I'm not saying I completely disagree, but there are more and more DFDL
schemas to consider and many to which we have no visibility.

For example, at one company I was told there are over 300 DFDL schemas for
major aircraft systems. All are on secure networks where we have no access,
and I was told that nobody is going to downgrade those so we can see them
or run regression testing on them. They expect this to grow to 600+ DFDL
schemas.

So I think we need to consider backward compatibility more and more heavily
over time. The fact that we've done breaking changes before with sufficient
doc is not necessarily enough any longer.

Going forward breaking changes like this need to be carefully phased.
We may need, for example, to send out preliminary announcements on the
users list, for example, outlining release plans and anticipating
compatibility issues.


On Tue, May 6, 2025 at 1:24 PM Steve Lawrence <slawre...@apache.org> wrote:

> I feel like as long as the release notes are clear about how to maintain
> compatibility, it's not unreasonable to put this in a 3.11.0 release.
> We've
> changed behavior of many things before (especially when it's related to
> fixing
> non-spec compliant bugs, which technically this is) as long as there were
> relatively simple workarounds that were clearly explain in release notes
> or we
> didn't think many schemas relied on the old behavior.

→ **LISTED RECORDS**
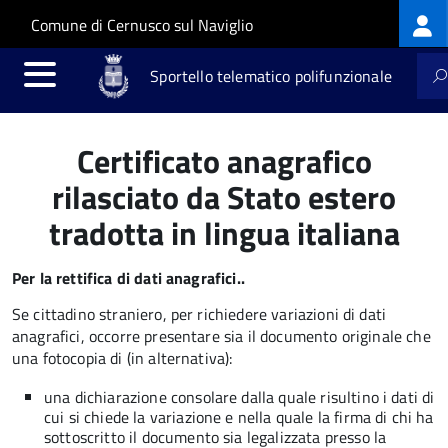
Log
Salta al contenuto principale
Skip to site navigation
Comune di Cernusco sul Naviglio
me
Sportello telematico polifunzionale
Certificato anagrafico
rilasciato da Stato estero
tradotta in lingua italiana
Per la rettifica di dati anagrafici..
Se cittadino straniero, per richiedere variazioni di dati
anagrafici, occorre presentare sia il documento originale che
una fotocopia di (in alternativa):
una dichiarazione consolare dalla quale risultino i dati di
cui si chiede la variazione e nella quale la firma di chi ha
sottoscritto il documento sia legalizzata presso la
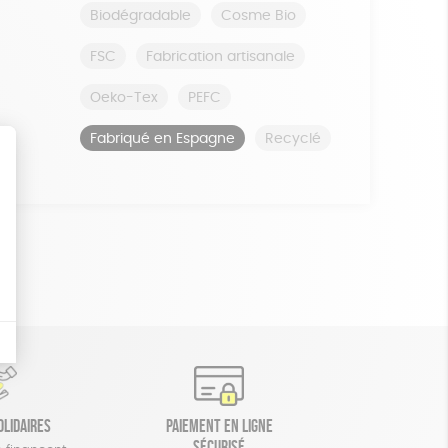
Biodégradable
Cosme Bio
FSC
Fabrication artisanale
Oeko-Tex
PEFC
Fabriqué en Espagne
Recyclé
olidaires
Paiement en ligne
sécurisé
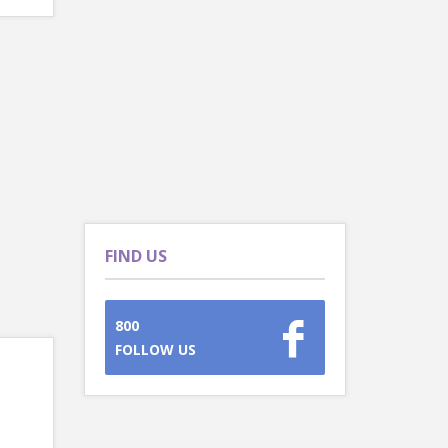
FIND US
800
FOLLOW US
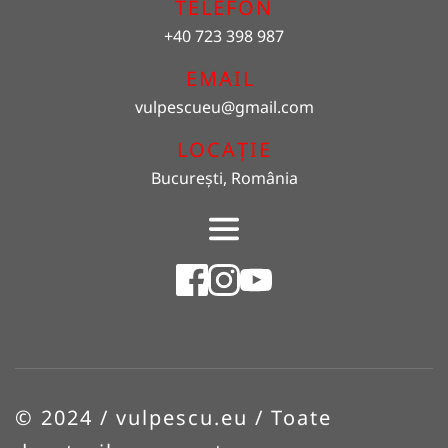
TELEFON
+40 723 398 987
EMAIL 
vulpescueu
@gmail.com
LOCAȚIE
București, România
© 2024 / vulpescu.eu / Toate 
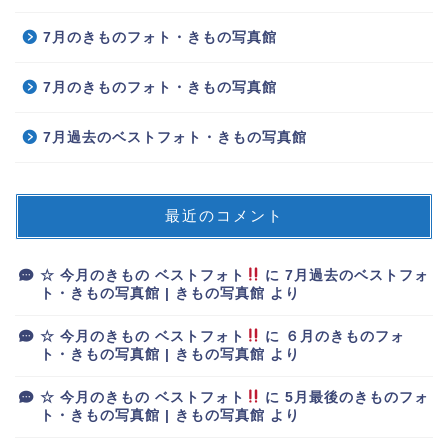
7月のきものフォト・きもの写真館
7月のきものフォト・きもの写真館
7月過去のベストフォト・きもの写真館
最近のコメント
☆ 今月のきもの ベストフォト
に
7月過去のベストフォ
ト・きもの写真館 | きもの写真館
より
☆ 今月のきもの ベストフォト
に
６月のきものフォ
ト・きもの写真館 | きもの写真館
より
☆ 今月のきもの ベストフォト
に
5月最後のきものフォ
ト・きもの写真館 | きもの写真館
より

--

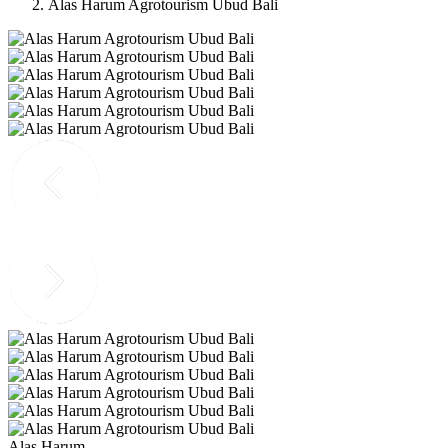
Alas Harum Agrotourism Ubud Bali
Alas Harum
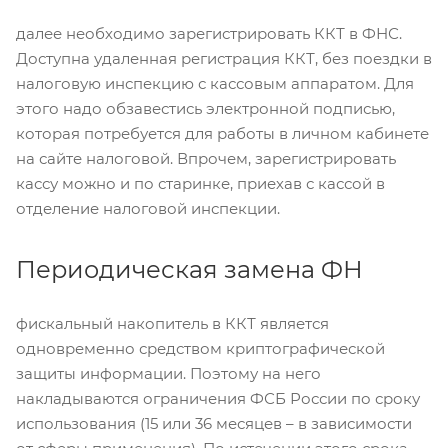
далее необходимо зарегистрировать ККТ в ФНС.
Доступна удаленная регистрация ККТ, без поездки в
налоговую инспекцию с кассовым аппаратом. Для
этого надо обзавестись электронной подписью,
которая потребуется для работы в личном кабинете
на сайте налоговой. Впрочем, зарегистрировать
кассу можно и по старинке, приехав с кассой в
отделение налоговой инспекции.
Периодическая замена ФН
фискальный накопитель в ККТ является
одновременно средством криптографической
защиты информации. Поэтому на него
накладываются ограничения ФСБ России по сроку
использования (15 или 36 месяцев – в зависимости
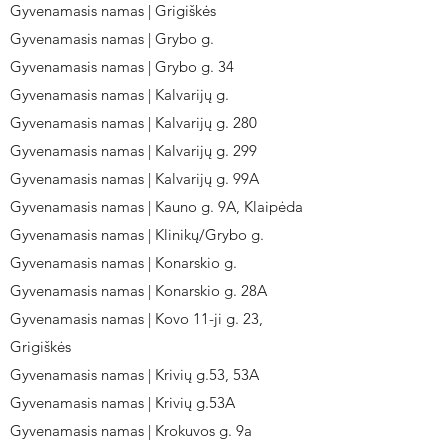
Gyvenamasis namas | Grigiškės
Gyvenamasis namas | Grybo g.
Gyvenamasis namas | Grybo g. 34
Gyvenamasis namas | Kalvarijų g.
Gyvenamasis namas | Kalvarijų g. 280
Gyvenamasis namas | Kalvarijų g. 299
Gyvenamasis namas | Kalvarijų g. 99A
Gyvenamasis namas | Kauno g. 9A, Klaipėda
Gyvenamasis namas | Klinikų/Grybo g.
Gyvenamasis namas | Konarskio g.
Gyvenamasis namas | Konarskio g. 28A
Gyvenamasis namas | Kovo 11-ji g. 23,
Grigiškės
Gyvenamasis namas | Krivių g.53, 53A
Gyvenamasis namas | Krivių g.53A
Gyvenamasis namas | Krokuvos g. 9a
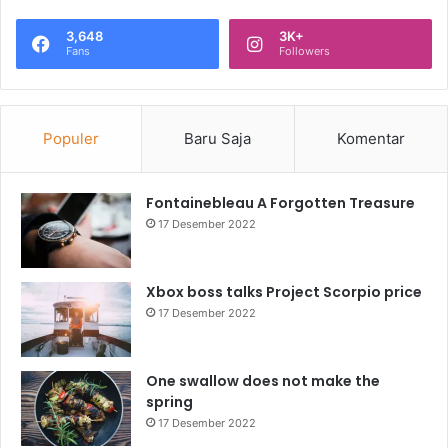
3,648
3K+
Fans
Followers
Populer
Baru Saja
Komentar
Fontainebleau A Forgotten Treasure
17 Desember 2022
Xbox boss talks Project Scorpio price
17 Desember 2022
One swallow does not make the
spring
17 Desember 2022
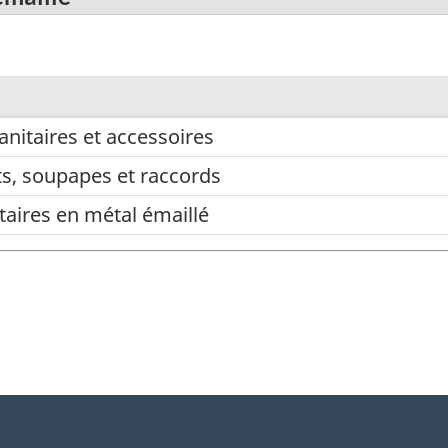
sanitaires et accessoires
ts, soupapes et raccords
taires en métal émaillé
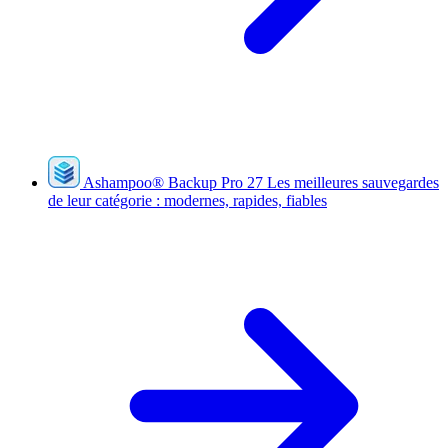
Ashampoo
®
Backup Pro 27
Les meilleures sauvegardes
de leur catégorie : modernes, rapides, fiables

→ **REQUEST A**
Answer these questions about the thread on DFDL schema compatibility:
(i) How many DFDL schemas for major aircraft systems was the writer told exist at one company?
(ii) Where might preliminary announcements of release plans be sent, according to the writer?
(iii) In which release does the quoted message consider it not unreasonable to put this change?
→ **REQUEST B**
Write a continuation of the thread on DFDL schema compatibility, beginning after its final sentence.

→ **EXPECTED OUTPUT A**
(i) Over 300.
(ii) On the users list.
(iii) 3.11.0.

→ **EXPECTED OUTPUT B**
>
> In this case, the release can be something like:
>
> To maintain the previous behavior, change choice branches with
> discriminators
> like this:
>
>    <choice>
>      <sequence ... >
>        <!-- discriminator -->
>        <!-- content -->
>      </sequence>
>      ...
>    </choice>
>
> To this:
>
>    <choice>
>      <sequence>
>        <sequence ...>
>          <!-- content -->
>        </sequence>
>        <sequence>
>          <!-- discriminator -->
>        </sequence>
>      </sequence>
>      ...
>    </choice>
>
> There are usually better ways to rewrite a schema, like using choice
> dispatch
> instead of speculative parsing, but this is a generic and relatively
> simple
> solution for all schemas that do this. We should also add a warning if a
> discriminator is placed directly on a choice branch, since usually what a
> schema
> author intended was to evaluate the discriminator at the beginning of the
> branch
> and it should simply be wrapped in a sequence.
>
> Though, I'm not against a toggle flag if we really want to maintain
> backwards
> compatibility with the old broken behavior, and then 4.0.0 can toggle the
> switch
> to the correct behavior.
>
> If we still think this requires a major version bump, I would suggest we
> just
> wait until 4.0.0 with the API, scala 3, and other large breaking changes.
> Doing
> a single 4.0.0 release for this and then another major version bump to
> 5.0.0 for
> the API and scala 3 changes seems unnecessary. I also don't know of any
> schemas
> really waiting on this fix, so we don't really need to rush it. We're just
> trying to merge this since it's been in the merge queue for a long time.
>
>
> On 2025-05-06 12:42 PM, Mike Beckerle wrote:
> > Plan on a rather large release-note section, perhaps even a whole
> > daffodil-site page of its own to discuss the changes required to schemas
> > due to this bug-fix.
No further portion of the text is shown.